Di antara empat imam besar dalam Islam, Imam Malik bin Anas menempati posisi istimewa sebagai penjaga ilmu dan tradisi Rasulullah ﷺ di Madinah. Ia dijuluki Imam Darul Hijrah — imam dari Kota Hijrah — karena hidup dan mengajar di kota yang menjadi sumber utama hadis dan hukum Islam. Dari tangannya lahir mazhab besar yang hingga kini diikuti oleh jutaan umat di dunia Islam bagian barat.
Nama lengkapnya adalah Malik bin Anas bin Malik bin Abi Amir Al-Asbahi, lahir di Madinah Al-Munawwarah pada tahun 93 Hijriah (712 M), masa ketika para tabi’in — generasi setelah sahabat — masih hidup. Ia tumbuh di tengah kota ilmu, di mana hadis Nabi ﷺ masih terjaga langsung melalui murid-murid para sahabat. Tak heran, sejak kecil Imam Malik sudah memiliki kecintaan luar biasa terhadap hadis dan fikih.
Ayahnya adalah seorang ulama, sementara ibunya yang salehah menjadi sosok yang sangat berpengaruh dalam pembentukan karakternya.

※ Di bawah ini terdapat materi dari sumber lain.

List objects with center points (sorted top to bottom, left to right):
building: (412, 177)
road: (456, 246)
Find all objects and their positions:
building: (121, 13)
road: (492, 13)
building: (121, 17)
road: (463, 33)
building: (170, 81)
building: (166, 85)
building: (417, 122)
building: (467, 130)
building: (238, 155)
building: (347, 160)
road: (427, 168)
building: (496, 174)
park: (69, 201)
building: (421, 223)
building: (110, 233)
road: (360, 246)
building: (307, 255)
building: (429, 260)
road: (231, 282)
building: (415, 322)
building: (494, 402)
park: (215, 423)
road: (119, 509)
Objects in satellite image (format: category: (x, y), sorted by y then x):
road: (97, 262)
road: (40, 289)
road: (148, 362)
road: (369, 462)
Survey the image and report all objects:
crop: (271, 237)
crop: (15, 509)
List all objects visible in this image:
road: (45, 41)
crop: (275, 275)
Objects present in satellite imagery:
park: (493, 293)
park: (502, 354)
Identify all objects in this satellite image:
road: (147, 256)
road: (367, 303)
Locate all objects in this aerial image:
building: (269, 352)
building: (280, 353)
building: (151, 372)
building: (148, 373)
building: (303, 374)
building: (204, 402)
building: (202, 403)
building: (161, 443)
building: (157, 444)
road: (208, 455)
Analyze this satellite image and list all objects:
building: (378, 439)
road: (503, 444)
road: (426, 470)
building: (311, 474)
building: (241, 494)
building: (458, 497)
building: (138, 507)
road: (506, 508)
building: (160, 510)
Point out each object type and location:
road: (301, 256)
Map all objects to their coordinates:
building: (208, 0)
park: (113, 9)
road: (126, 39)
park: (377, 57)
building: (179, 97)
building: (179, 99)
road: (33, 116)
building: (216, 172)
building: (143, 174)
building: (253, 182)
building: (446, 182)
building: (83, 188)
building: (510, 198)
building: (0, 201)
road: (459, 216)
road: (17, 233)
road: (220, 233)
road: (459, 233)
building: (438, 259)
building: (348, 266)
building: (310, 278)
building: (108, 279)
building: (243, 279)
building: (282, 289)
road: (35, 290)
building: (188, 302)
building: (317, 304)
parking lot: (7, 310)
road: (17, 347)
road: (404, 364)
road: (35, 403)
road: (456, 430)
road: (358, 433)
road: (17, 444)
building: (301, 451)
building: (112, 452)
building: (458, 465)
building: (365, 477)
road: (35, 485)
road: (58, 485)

Dikisahkan, sebelum Malik kecil pergi menuntut ilmu, ibunya memakaikan sorban dan berkata,
“Pergilah belajar kepada Rabi’ah bin Abdurrahman, tapi pelajarilah terlebih dahulu adabnya sebelum ilmunya.”
Ucapan itu menjadi prinsip hidup Imam Malik sepanjang karier ilmiahnya — bahwa ilmu tanpa adab bukanlah ilmu yang bermanfaat.
Sejak muda, Imam Malik belajar kepada ulama-ulama besar Madinah seperti Nafi’ maula Ibnu Umar, Ibn Syihab Az-Zuhri, dan Ja’far Ash-Shadiq. Dari mereka, ia memperoleh ilmu hadis, fikih, dan pemahaman mendalam tentang sunnah Rasulullah ﷺ. Ia dikenal sangat teliti dan berhati-hati dalam meriwayatkan hadis; tidak pernah meriwayatkan satu hadis pun kecuali setelah memastikan kebenarannya.
Ketika ilmunya telah matang, Imam Malik membuka majelis ilmu di Masjid Nabawi. Di situlah ribuan murid dari berbagai negeri datang untuk belajar darinya. Ia mengajar dengan penuh ketenangan dan wibawa. Jika disebut nama Rasulullah ﷺ, wajahnya berubah — penuh rasa hormat dan air matanya menetes. Ia tidak mau meriwayatkan hadis sambil berdiri atau tergesa-gesa, karena menurutnya,
“Ilmu ini adalah agama, maka perhatikan dari siapa kalian mengambil agama kalian.”
Dari majelis itulah lahir karya besarnya, “Al-Muwaththa’”, kitab hadis dan fikih pertama yang disusun dengan sistematis. Kitab ini memuat lebih dari 1.700 hadis dan atsar, serta menjadi pedoman utama bagi para ulama setelahnya, termasuk Imam Syafi’i yang menyebut Al-Muwaththa’ sebagai “kitab paling sahih setelah Al-Qur’an.”
Imam Malik bukan hanya ahli hadis, tapi juga teladan dalam keteguhan moral. Ia menolak tunduk pada tekanan penguasa sekalipun harus menderita. Ketika khalifah meminta agar fatwanya diubah demi kepentingan politik, Imam Malik menolak dengan tegas, berkata,
“Ilmu tidak boleh dipaksa oleh kekuasaan. Yang benar adalah kebenaran, meski pahit.”
Sikap berani dan integritas ilmiahnya membuatnya dihormati oleh seluruh umat Islam. Ia wafat di Madinah pada tahun 179 Hijriah (795 M) dan dimakamkan di pemakaman Baqi’, di antara para sahabat Rasulullah ﷺ.
Imam Malik bin Anas mengajarkan kepada kita bahwa ilmu sejati lahir dari adab, kejujuran, dan cinta kepada Rasulullah ﷺ. Ia bukan hanya seorang ulama, tapi penjaga warisan Nabi di kota suci. Dan melalui Al-Muwaththa’, ia meninggalkan jejak ilmu yang akan terus hidup sepanjang zaman.